▶ [Extracted text]:
+++++

# .357 on the way....



## Stolya (May 23, 2009)

I was wondering if I could get some input from the folks on here who have owned and/or shot the .357 and the G32 in particular. 

I have just ordered one and wanted to get all the info I can before it arrives. I have read some details of the ballistics. I am very impressed about it's superior penetration to the 9mm of course which was the other option when I was choosing my first pistol in almost 10 years.

The .357 ammo around here has dropped to about the same price as 9mm and I am very ready to go try her out. 

Anything anyone has would be very helpful.


----------



## DJ Niner (Oct 3, 2006)

+++++

▶ [Provided information]:
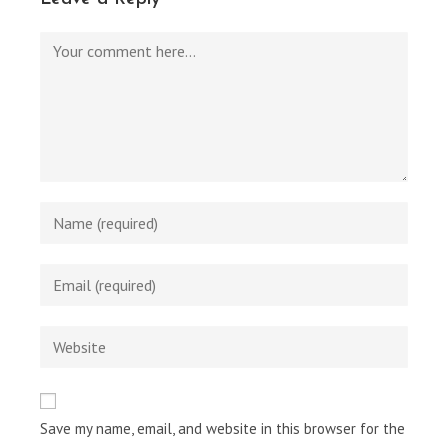
Comment
Enter
your
name
Enter
or
your
username
email
Enter
to
address
your
comment
to
website
comment
URL
Save my name, email, and website in this browser for the
(optional)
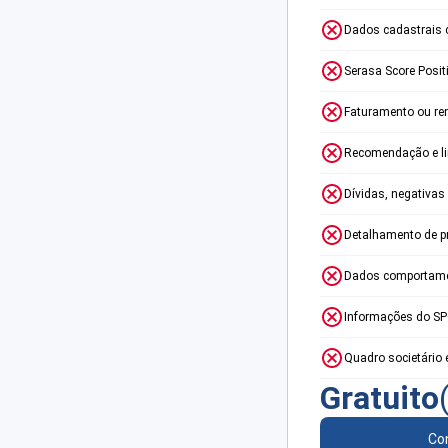
Dados cadastrais 
Serasa Score Posit
Faturamento ou re
Recomendação e lim
Dívidas, negativas
Detalhamento de p
Dados comportame
Informações do S
Quadro societário 
Gratuito
Con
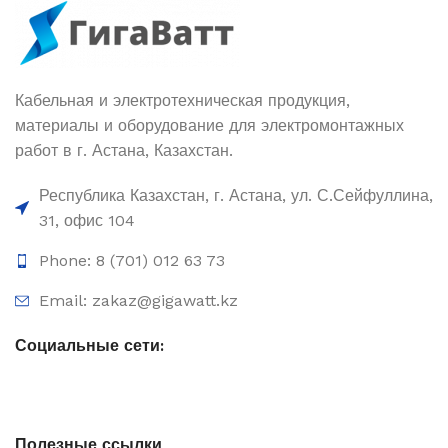
Кабельная и электротехническая продукция,
материалы и оборудование для электромонтажных
работ в г. Астана, Казахстан.
Республика Казахстан, г. Астана, ул. С.Сейфуллина,
31, офис 104
Phone: 8 (701) 012 63 73
Email: zakaz@gigawatt.kz
Социальные сети:
Полезные ссылки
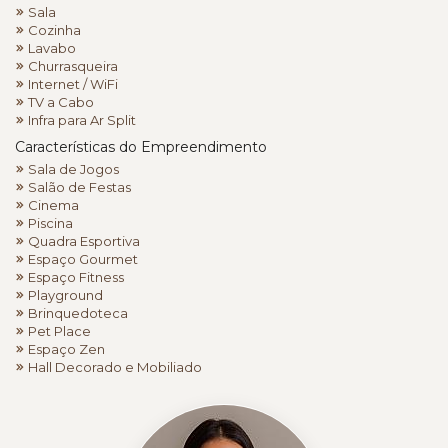
Sala
Cozinha
Lavabo
Churrasqueira
Internet / WiFi
TV a Cabo
Infra para Ar Split
Características do Empreendimento
Sala de Jogos
Salão de Festas
Cinema
Piscina
Quadra Esportiva
Espaço Gourmet
Espaço Fitness
Playground
Brinquedoteca
Pet Place
Espaço Zen
Hall Decorado e Mobiliado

+++++

Could you quote the .357 thread from "## Stolya (May" up to and including "almost 10 years."? The data has nothing to do with the .357 thread.

▶ [Result]:
## Stolya (May 23, 2009)

I was wondering if I could get some input from the folks on here who have owned and/or shot the .357 and the G32 in particular. 

I have just ordered one and wanted to get all the info I can before it arrives. I have read some details of the ballistics. I am very impressed about it's superior penetration to the 9mm of course which was the other option when I was choosing my first pistol in almost 10 years.